Freddie's good fortune and business success changes his personality completely. When his father visits in the story "Birth of a Salesman", set three years after Freddie's marriage, Emsworth finds that "in those three years some miracle had transformed [Freddie] from a vapid young London lizard into a go-getter, a live wire and a man who thought on his feet and did it now." In other words, he is no longer the lovable idiot Freddie the reader has been acquainted with since Something Fresh. Freddie talks of nothing but Donaldson's Dog Joy—its health benefits for the modern dog, and his own part in spreading the word to eager dog owners. (In Blandings Castle and Elsewhere, Freddie is featured attempting to sell dog biscuits in England, and manages to convince his aunt Georgiana to buy two tonnes of dog biscuits.) Emsworth is mortified by the thought that "after years of regarding this child as a drone and a wastrel, the child as now regarding him as one.
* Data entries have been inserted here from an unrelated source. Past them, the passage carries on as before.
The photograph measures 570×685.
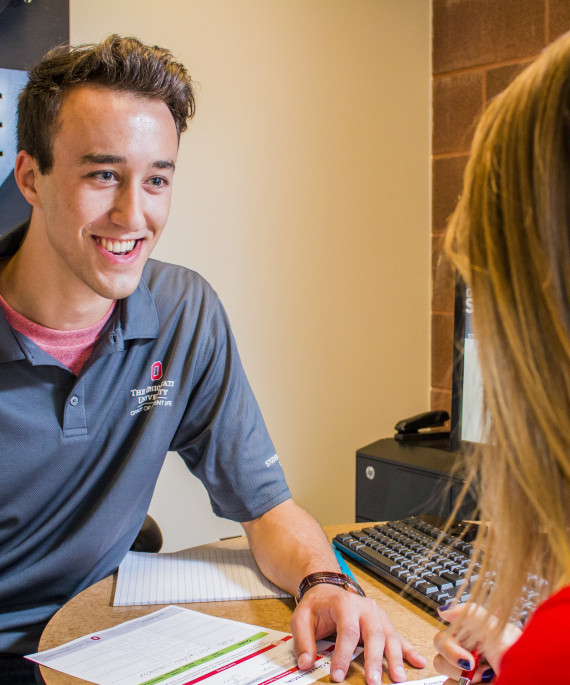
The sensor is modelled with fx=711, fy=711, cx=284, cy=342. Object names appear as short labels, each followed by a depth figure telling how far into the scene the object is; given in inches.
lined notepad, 39.8
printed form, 30.9
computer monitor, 56.3
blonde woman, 18.3
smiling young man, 46.6
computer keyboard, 37.7
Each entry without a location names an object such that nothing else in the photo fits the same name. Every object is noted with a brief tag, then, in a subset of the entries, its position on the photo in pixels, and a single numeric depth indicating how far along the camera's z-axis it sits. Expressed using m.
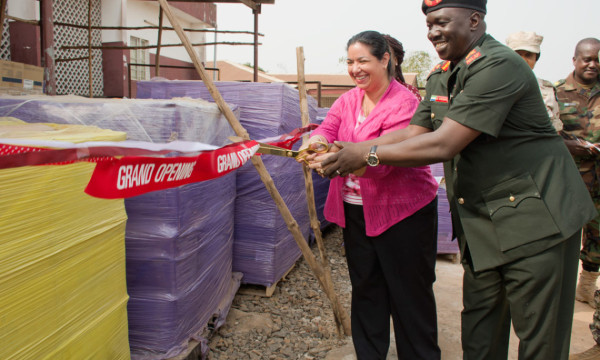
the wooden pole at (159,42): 5.52
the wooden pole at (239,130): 2.54
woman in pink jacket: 2.24
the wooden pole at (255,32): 6.08
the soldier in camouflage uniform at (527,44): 2.99
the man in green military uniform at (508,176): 1.59
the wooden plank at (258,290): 3.74
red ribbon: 1.21
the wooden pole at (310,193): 2.80
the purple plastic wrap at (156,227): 2.34
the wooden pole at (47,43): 4.93
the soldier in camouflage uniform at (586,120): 3.37
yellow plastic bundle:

A world's worker himself, Freddie eyed with scorn one who, like Lord Emsworth, neither toiled nor spun... And if there is one thing that pierces the armour of an English father of the upper classes it is to be looked down on by his younger son." Stung, Emsworth regains his confidence by helping a young woman sell richly bound encyclopedias of Sport door to door.

== Appearances ==

Freddie appears in four Blandings novels, and seven short stories:

- Something Fresh (1915)
- Leave it to Psmith (1923)
- "The Custody of the Pumpkin" (1924, collected in Blandings Castle)
- "Lord Emsworth Acts for the Best" (1926, collected in Blandings Castle)
- "Company for Gertrude" (1928, collected in Blandings Castle)
- "The Go-getter" (1931, collected in Blandings Castle)
- Full Moon (1947)
- "Birth of a Salesman" (1950, collected in Nothing Serious)
- "Sticky Wicket at Blandings" (1966, collected in Plum Pie)
- "Life with Freddie" (1966, not set at Blandings, collected in Plum Pie)
- Sunset at Blandings (1977)

Freddie is also mentioned briefly in the fourth chapter of the Jeeves novel The Code of the Woosters, in which Bertie Wooster refers to both Freddie and Blandings.

==Portrayals==
- Television
- In the 1967 Blandings Castle series, part of the television series The World of Wodehouse, Freddie was played by Derek Nimmo.
- In the 2013–2014 TV series Blandings, he was played by Jack Farthing.

- Film
- In the 1933 film Leave It to Me, Freddie was played by Melville Cooper.

- Radio
- Freddie was portrayed by Carleton Hobbs in a 1940 radio dramatisation of "Lord Emsworth Acts for the Best".
- David Troughton portrayed Freddie in the 1981 radio adaptation of Leave It to Psmith.
- Steve Hodson voiced Freddie in the 1985–1992 Blandings radio series.
- Matthew Whittle portrayed Freddie in the 1999 radio dramatisation of Full Moon.
- Freddie was portrayed by Matthew Wolf in the 2009 radio adaptation of Something Fresh.
- George Blagden played Freddie in the 2020 radio dramatisation of Leave it to Psmith.